━━━━━ TEXTAUSZUG
Sonntag, 18. Oktober 2020

Schulfach des Lebens

Wer hat diesen Spruch nicht oft in seiner Kindheit von den Erwachsenen gehört: „Zwei Schlüssel öffnen dir jedes Herz, zwei niedliche kleine blanke, gib acht, dass du sie nie verlierst, sie heißen ‚Bitte‘ und ‚Danke‘“. Gestern habe ich zwei jungen Frauen die Kaufhaustür aufgehalten. Sie haben mich angeschaut, als hätte ich mich ihnen in schamverletzender Weise gezeigt. ‚Danke‘ zu sagen kam ihnen auch nicht in den Sinn.  
Danach ging ich zum Konditern in ein Café, in dem eine herrlich gedämpfte Atmosphäre herrschte. Wie geschaffen, um in Ruhe einen schwierigen Text zu lesen. Doch kaum hatte ich ein Stück Herrensahnetorte vor mir stehen, setzten sich zwei mittelalte Frauen an den freien Tisch hinter meinem Rücken und redeten so laut wie ein Bahnhofslautsprecher. Die dominantere von beiden hatte zusätzlich noch eine Stimme wie an der Schultafel  quietschende Kreide. An Lesen war nicht mehr zu denken. Und die Torte schmeckte auch nur noch halb so gut.
━━━━━━━━━━
━━━━━ BEREITGESTELLTES MATERIAL
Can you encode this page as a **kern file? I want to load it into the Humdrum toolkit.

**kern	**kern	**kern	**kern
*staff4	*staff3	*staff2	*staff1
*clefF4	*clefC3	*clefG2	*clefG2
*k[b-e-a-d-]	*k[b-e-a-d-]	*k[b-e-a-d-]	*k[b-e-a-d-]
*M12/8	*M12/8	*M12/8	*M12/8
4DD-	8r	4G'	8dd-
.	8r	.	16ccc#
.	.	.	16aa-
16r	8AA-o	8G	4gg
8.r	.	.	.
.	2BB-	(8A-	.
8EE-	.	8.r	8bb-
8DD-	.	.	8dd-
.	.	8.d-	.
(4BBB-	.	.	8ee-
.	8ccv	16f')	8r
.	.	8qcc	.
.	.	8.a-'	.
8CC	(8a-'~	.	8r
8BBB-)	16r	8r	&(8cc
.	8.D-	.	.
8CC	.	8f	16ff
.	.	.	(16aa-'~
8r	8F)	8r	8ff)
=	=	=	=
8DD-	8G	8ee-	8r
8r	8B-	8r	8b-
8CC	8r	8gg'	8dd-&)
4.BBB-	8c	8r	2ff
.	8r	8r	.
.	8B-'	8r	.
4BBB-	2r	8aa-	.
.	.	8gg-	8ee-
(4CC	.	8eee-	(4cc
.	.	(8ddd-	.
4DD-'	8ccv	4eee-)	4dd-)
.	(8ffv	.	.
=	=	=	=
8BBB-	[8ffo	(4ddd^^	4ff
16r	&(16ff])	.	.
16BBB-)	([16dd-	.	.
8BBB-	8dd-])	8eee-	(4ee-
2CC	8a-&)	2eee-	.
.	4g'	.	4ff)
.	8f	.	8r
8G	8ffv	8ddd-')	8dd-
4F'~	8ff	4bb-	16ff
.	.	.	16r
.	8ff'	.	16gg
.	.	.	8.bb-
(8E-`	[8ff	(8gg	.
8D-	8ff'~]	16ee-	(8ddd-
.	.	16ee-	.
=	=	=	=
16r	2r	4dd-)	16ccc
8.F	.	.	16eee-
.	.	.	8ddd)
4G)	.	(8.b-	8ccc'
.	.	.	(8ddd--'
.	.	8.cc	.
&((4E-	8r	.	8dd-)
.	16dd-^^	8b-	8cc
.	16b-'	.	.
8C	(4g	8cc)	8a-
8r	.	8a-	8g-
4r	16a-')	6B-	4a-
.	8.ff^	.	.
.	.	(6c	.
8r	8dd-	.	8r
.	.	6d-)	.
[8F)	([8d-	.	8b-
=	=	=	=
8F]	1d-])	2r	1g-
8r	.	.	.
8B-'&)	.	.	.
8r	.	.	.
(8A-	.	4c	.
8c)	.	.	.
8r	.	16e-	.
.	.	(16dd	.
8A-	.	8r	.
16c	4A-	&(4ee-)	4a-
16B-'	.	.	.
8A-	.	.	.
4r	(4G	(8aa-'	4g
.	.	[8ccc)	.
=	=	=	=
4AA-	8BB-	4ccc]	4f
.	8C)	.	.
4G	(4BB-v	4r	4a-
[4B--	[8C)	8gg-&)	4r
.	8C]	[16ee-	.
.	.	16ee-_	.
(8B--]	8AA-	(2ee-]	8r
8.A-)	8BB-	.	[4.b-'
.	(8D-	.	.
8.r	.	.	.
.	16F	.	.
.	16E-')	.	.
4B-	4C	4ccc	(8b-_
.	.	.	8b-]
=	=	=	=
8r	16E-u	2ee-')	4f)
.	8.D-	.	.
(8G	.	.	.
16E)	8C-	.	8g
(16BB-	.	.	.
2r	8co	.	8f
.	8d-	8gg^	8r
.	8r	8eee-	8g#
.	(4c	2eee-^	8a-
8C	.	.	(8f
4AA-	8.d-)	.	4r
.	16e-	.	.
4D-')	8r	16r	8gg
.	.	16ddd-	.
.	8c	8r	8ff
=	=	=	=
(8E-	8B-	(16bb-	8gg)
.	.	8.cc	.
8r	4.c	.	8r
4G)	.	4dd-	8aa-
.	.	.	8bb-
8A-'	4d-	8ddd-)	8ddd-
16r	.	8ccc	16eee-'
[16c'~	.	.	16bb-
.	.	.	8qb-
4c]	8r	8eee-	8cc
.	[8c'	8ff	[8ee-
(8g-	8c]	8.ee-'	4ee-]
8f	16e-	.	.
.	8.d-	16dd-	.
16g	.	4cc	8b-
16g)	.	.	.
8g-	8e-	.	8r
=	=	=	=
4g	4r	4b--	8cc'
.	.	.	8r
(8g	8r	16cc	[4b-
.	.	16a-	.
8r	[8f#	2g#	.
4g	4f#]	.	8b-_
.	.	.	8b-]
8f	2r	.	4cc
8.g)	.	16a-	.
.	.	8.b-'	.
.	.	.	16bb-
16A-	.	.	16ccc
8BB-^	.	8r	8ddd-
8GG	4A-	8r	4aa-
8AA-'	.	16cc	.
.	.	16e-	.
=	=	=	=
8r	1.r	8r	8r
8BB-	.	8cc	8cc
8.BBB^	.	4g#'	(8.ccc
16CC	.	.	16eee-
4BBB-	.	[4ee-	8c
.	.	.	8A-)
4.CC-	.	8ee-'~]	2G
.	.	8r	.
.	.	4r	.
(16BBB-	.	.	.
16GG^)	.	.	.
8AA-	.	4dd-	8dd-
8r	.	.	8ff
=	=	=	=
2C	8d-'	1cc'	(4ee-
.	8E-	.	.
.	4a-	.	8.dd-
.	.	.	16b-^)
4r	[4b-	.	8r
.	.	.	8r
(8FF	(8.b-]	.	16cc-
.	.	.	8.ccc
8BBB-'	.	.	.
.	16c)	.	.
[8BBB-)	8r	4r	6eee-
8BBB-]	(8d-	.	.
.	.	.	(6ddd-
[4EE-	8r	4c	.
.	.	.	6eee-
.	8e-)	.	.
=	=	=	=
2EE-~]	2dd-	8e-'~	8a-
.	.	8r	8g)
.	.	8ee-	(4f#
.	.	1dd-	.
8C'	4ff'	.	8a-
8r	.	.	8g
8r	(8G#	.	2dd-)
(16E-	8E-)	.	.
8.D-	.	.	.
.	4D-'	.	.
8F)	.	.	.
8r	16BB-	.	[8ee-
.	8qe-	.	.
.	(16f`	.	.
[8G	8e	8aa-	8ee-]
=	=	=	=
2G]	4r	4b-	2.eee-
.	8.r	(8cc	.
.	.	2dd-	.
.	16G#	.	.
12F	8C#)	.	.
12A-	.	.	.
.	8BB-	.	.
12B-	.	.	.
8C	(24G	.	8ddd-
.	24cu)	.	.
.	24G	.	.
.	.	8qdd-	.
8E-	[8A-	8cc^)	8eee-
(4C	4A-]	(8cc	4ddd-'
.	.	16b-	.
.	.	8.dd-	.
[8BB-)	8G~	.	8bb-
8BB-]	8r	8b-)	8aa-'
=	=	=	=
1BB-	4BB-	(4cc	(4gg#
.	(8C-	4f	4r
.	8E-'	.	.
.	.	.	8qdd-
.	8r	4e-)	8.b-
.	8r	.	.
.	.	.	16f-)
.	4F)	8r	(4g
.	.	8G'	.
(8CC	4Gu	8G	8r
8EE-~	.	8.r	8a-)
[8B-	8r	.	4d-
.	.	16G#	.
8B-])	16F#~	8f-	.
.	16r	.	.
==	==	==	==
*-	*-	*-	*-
━━━━━━━━━━
SCHRIFTLICHE AUFGABE — Schreibe den Textauszug von „Danach ging ich“ bis hinunter zu „halb so gut.“ noch einmal ab und tausche dabei „Herrensahnetorte“ gegen „Schwarzwälder Kirschtorte“. Die Datensätze spielen hierfür keine Rolle.

ERGEBNIS —
Danach ging ich zum Konditern in ein Café, in dem eine herrlich gedämpfte Atmosphäre herrschte. Wie geschaffen, um in Ruhe einen schwierigen Text zu lesen. Doch kaum hatte ich ein Stück Schwarzwälder Kirschtorte vor mir stehen, setzten sich zwei mittelalte Frauen an den freien Tisch hinter meinem Rücken und redeten so laut wie ein Bahnhofslautsprecher. Die dominantere von beiden hatte zusätzlich noch eine Stimme wie an der Schultafel  quietschende Kreide. An Lesen war nicht mehr zu denken. Und die Torte schmeckte auch nur noch halb so gut.